God had entrusted me as a mother of these three beautiful babies. It was then I knew why I had survived so much pain and struggle in my young life. My future would forever be dedicated to the happiness and well being of my children.
But that would not come without a price. My life was stressful dealing with all of the difficulties that were presented while raising special needs children. So many times, I would ask God, “Why me? I am not equipped to deal with this.”
In November of 2006, I returned to my flight attendant position with the airlines, although it was never my intention to do so. I gave up my lifelong dream of becoming a pilot for a major airline because I wanted to be around for my children.
As a flight attendant, I had longevity and much greater control over my schedule. As most parents do, I made many personal sacrifices for all of my children.
In 2009, the years of difficulties finally took an ultimate toll on my marriage to Shawn. Daunted by the thought of being a single mother with three very challenging toddlers, it was overwhelming to me.
Our divorce was final in February of 2010. One week later, I had a double mastectomy and reconstructive surgery. It was also discovered that I had a recurrence – .a new malignant tumor.

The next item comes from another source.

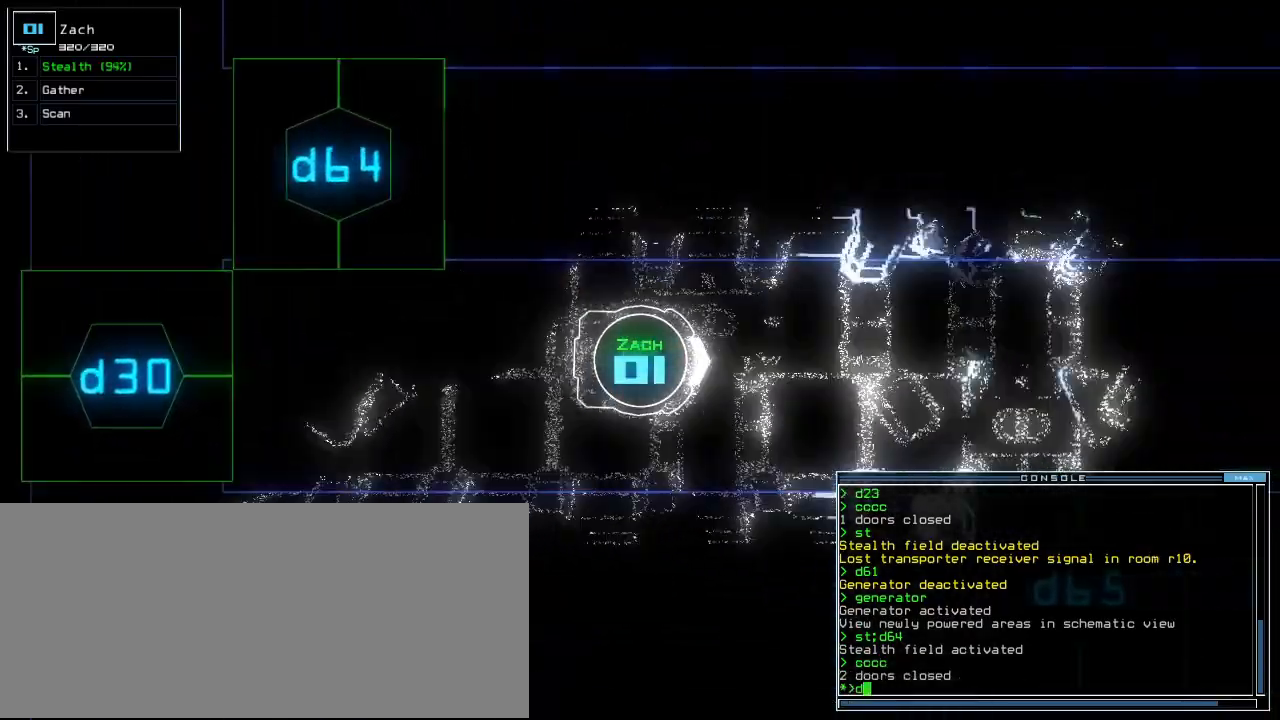
{"keys": ["up"], "events": []}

I developed complications and remained hospitalized in San Francisco in critical care for six weeks. I missed my children terribly and felt so alone and helplessly far from home.

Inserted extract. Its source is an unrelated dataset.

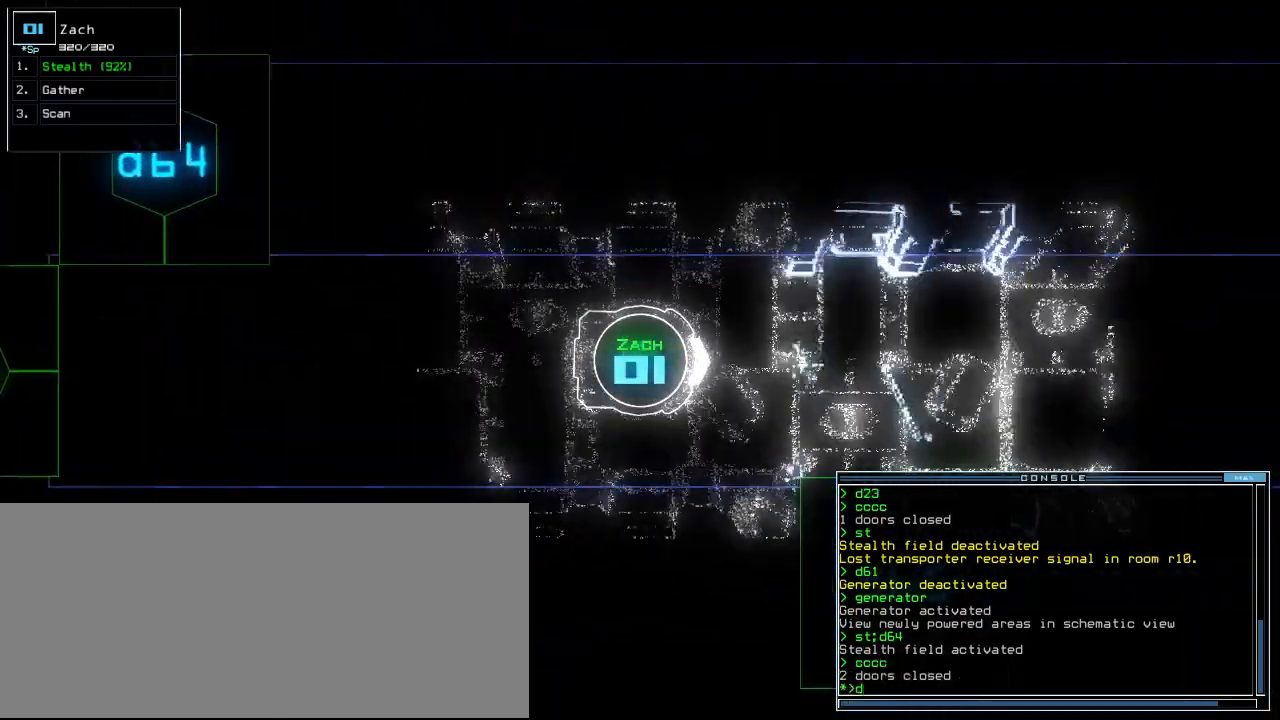
{"keys": ["right", "up"], "events": [[120, "6", "down"], [200, "6", "up"], [360, "right", "down"]]}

When I finally was healed and returned home to Phoenix, my now ex-husband Shawn had become increasingly bitter about our divorce. He threatened to take the children from me. He went to a judge and asked for emergency custody of the children citing abuse and neglect.
Nothing could have been further from the truth, but now I would have to prove that while waiting out the lengthy court process without my children. During the next few months, I spent every minute of my time and every dime of my money, defending myself as a mother.

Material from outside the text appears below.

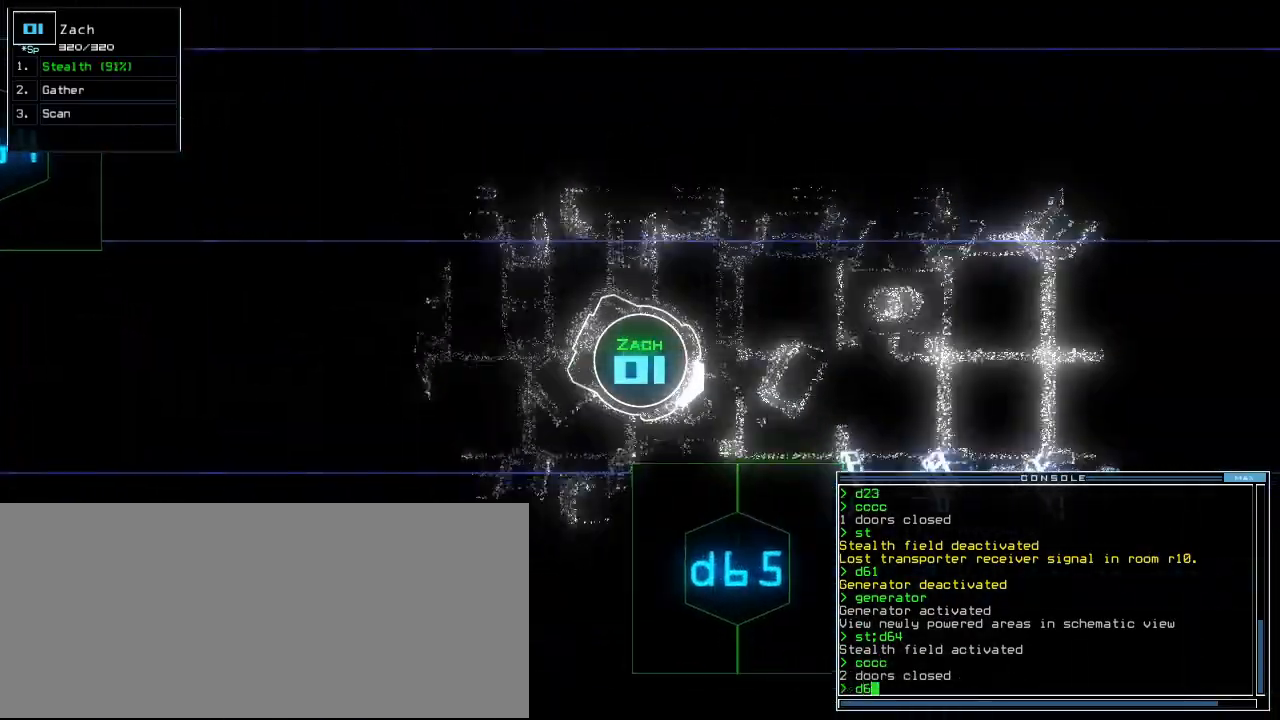
{"keys": [], "events": [[200, "right", "up"], [240, "up", "up"], [340, "5", "down"], [400, "5", "up"], [460, "return", "down"], [500, "return", "up"]]}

My children were my whole life! After supervised visits, CPS reports, multiple drug and alcohol tests, and three court proceedings, the Judge awarded me primary custody of the children, leaving Shawn with scheduled visitation.
Shawn was despondent by this decision and decided to quit his job as a pilot for a major airline. He moved out of town and took up residence and employment in Safford, AZ.
He took a position at an Aviation fire fighting company, a company that his father started in 1974. The company had contracts with the US Forest Service, flying the many summer wildfires throughout the country.
Meanwhile, struggling financially, I was sometimes so short that I could not afford to put gas in my car or even buy food. I was more determined than ever to make the best of a very difficult situation. My children were the most important part of my life and the only family that I had.
Unbeknownst to me, the most difficult struggles and unimaginable pain were looming just around the corner.
Thanksgiving eve, November 23, 2011, my life profoundly changed and life as I knew it, would never, ever be the same again.
It was a chilly, crisp dark moonless night. Suddenly a massive explosion, then a secondary explosion on the majestic Superstition mountain is captured on a webcam. Hundreds of people for miles around eye witness it. At this moment, thousands of lives will be forever changed.
“911 What is your location?”
“A plane just crashed into the Superstition Mountains…just at the top.”
“Ah OK, a PLANE did?”
“Yeah, a PLANE did! It flew, it was flying over us, we were watching it fly over us, and it just burst into flames. It, it’s just…..The mountain is on FIRE! “
“Up at the top though.”
“Ok, the Superstition Mountain right?”
“THE MOUNTAIN IS ON FIRE?”
“The mountain is on fire, up at the top, yes it is.”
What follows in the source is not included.